* [TESTO IN ESAME]
Bruno Buozzi, che morirà nel 1944 ucciso nella strage de La Storta dai nazisti in fuga da Roma, reca l’omaggio della Cgl a Giacomo Matteotti nel luogo dove il parlamentare socialista è stato rapito dagli scherani fascisti

La mostra aveva lo scopo di ricordare i 75 anni della Costituzione e gli 80 anni dalla fucilazione dei Fratelli Cervi (dicembre 2023), ma in questo 2024 ha voluto ricordare anche i 100 anni dall’omicidio dell’onorevole Giacomo Matteotti, gli 80 anni dall’eccidio delle Fosse Ardeatine, gli 80 anni della Liberazione di Senigallia, gli 80 anni dell’uccisone di Federico Paolini, partigiano della città ucciso dai nazisti, e tutte e tutti coloro che hanno avuto come valore l’antifascismo.

Milano, Binario 21, Memoriale della Shoah (Imagoeconomica, Marco Cremonesi)

Tre parole, dicevamo. Indifferenza, Donne, Memoria. All’entrata del Museo della Shoah a Milano, dove si trova il Binario 21 dal quale partivano, non visti e sotterranei, i treni carichi di ebrei e di prigionieri diretti ai campi di concentramento e dal quale è partita anche la senatrice Liliana Segre, appena superato l’ingresso c’è un muro lunghissimo, scuro, sul quale campeggia a caratteri cubitali la parola “Indifferenza”. È proprio la prima cosa che si vede, quella parola: indifferenza. Lo ha sempre detto anche Liliana Segre: “Chi è indifferente è colpevole”.

Un ritratto di Liliana Segre presente nella mostra

E io credo che anche oggi, quell’indifferenza, non sia passata. È l’indifferenza che ci porta ad accettare politici impresentabili e che hanno ancora oggi la fiamma dell’Msi di fascista memoria nel loro simbolo. È l’indifferenza di chi non va a votare, che permette a questi personaggi che non saranno mai presentabili di governarci e di scegliere per noi, in una città che può vantare e ricordare le dieci maestre senigalliesi che ottennero legalmente il diritto di voto nel 1906, salvo poi essere stoppate perché troppo clamoroso per l’epoca, perché la questione femminile usciva troppo dai binari delle decisioni che valeva la pena discutere dagli uomini, questa era troppo delicata per poterla discutere superficialmente. Meglio accantonarla.

* [DATI FORNITI]
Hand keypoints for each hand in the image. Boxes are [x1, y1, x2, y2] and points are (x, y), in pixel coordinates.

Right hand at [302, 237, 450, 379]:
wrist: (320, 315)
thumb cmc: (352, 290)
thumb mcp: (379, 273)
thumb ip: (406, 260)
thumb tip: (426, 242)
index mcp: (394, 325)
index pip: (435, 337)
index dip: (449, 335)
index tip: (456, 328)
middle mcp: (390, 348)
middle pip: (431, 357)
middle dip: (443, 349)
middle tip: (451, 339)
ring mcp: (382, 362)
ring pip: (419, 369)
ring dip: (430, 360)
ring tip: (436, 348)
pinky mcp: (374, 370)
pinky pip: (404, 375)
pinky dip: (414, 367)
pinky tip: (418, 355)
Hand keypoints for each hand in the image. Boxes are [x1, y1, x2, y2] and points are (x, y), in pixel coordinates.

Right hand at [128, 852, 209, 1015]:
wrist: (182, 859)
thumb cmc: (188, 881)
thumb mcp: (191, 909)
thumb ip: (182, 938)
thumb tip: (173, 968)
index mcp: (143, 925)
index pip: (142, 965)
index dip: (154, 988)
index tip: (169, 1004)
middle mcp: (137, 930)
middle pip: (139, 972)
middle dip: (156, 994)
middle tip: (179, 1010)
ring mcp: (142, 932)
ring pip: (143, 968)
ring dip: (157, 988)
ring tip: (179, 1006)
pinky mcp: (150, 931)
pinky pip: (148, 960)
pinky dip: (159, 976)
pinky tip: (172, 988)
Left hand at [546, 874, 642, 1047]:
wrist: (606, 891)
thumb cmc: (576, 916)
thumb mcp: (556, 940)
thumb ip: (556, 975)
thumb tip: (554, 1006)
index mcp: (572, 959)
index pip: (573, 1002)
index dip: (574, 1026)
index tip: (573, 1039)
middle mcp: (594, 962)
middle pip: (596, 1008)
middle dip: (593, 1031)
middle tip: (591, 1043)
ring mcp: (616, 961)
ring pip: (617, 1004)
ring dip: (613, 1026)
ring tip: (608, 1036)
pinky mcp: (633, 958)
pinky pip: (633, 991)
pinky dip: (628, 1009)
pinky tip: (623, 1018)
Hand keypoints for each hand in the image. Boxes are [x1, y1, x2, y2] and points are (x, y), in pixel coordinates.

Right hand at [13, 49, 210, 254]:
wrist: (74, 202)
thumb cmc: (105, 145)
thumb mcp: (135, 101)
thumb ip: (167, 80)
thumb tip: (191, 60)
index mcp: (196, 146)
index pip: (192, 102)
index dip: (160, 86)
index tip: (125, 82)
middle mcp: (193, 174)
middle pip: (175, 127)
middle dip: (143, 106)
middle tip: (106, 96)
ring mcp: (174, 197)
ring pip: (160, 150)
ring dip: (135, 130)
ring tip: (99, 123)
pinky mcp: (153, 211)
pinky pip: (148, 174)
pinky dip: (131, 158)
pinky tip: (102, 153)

* [CONSEGNA] Nel testo sulla mostra dedicata alla memoria antifascista, quale parola è scritta a caratteri cubitali sul muro subito dopo l'ingresso del Museo della Shoah a Milano?

* [RISULTATO] La parola «Indifferenza».